Abstract: Expansion of anthropogenic noise and night-lighting across our planet is of increasing conservation concern. Despite growing knowledge of physiological and behavioral responses to these stimuli from single-species and local-scale studies, whether these pollutants impact fitness is less clear, as is how and why species vary in their sensitivity to these anthropic stressors. Here, we leverage a large citizen science dataset paired with high-resolution noise and light data across the contiguous United States to assess how these stimuli affect reproductive success in 142 bird species. We find responses to both sensory pollutants linked to species’ functional traits and habitat affiliations. For example, birds in closed environments experienced strong declines in overall nest success due to noise. Species-specific changes in reproductive timing and hatching success due to noise exposure was explained by vocalization frequency, nesting location and diet.

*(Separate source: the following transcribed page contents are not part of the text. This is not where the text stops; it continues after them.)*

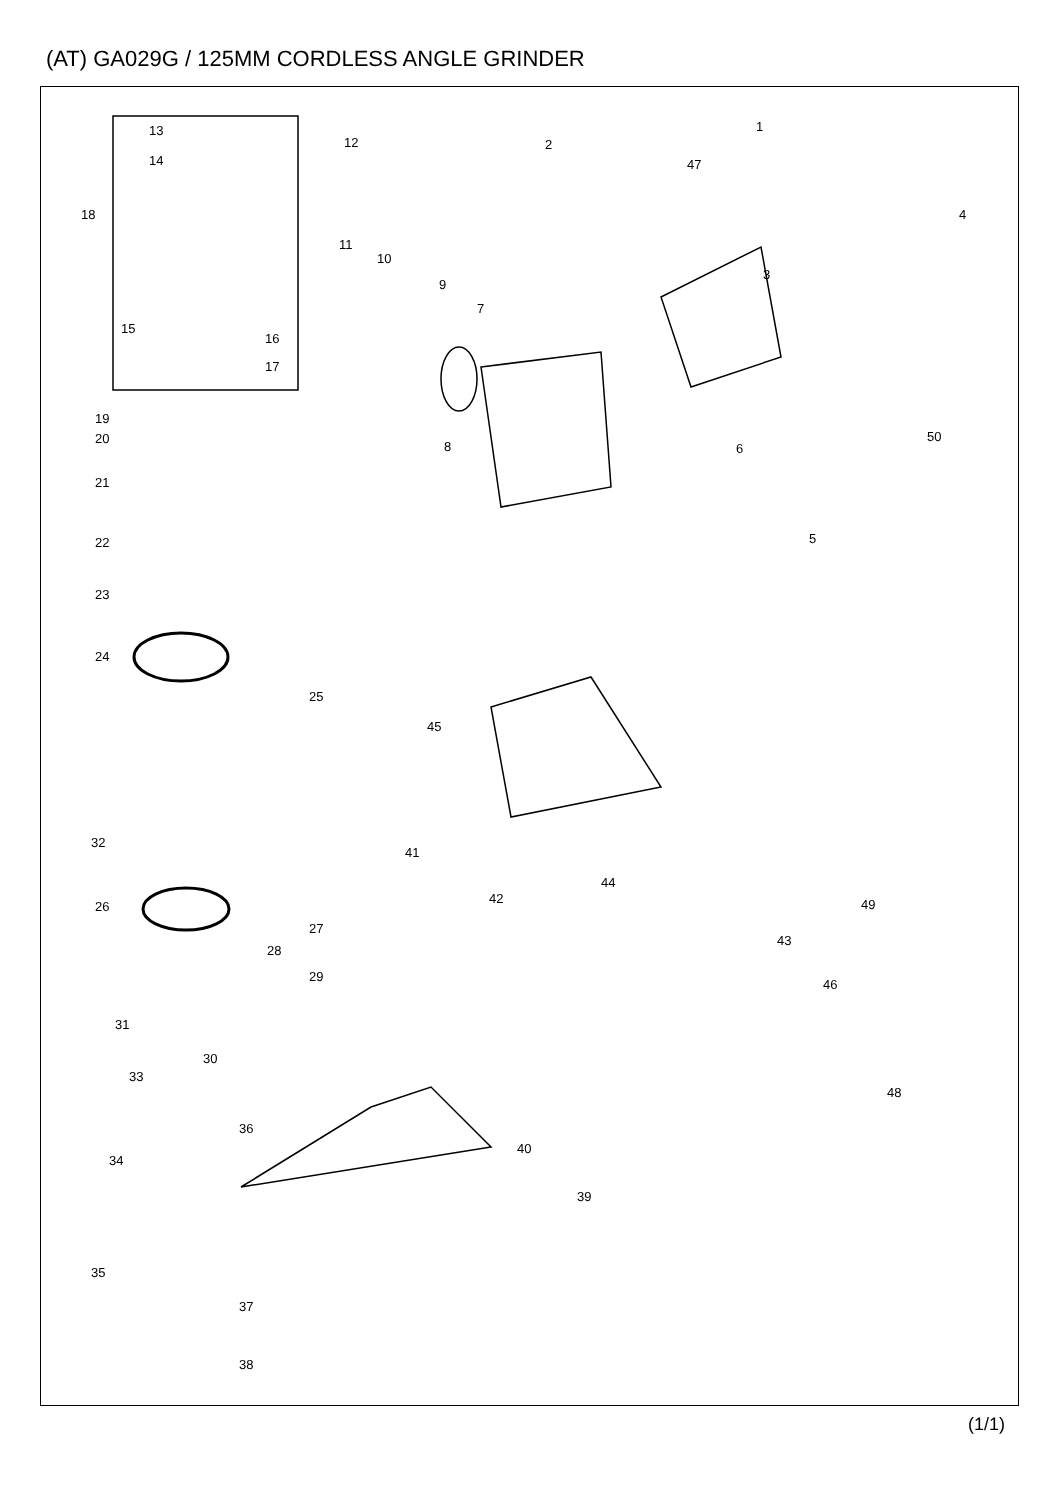(AT) GA029G / 125MM CORDLESS ANGLE GRINDER
13
12
14
18
15
16
17
11
10
9
7
8
2
47
1
4
3
50
6
5
19
20
21
22
23
24
25
45
32
41
44
42 49
26
27
28
43
29
46
31
30
33
48
36
34
40
39
35
37
38
(1/1)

Additionally, increased light-gathering ability of species’ eyes was associated with stronger advancements in reproductive timing in response to light exposure, potentially creating phenological mismatches7. Surprisingly, better light-gathering ability was linked to a decline in clutch failure and increase in overall nest success in response to light exposure, raising important questions about how responses to sensory pollutants counteract or exacerbate responses to other aspects of global change, such as climate warming. These findings demonstrate that anthropic noise and light can substantially affect breeding bird phenology and fitness and underscore the need to consider sensory pollutants alongside traditional dimensions of the environment that typically inform biodiversity conservation.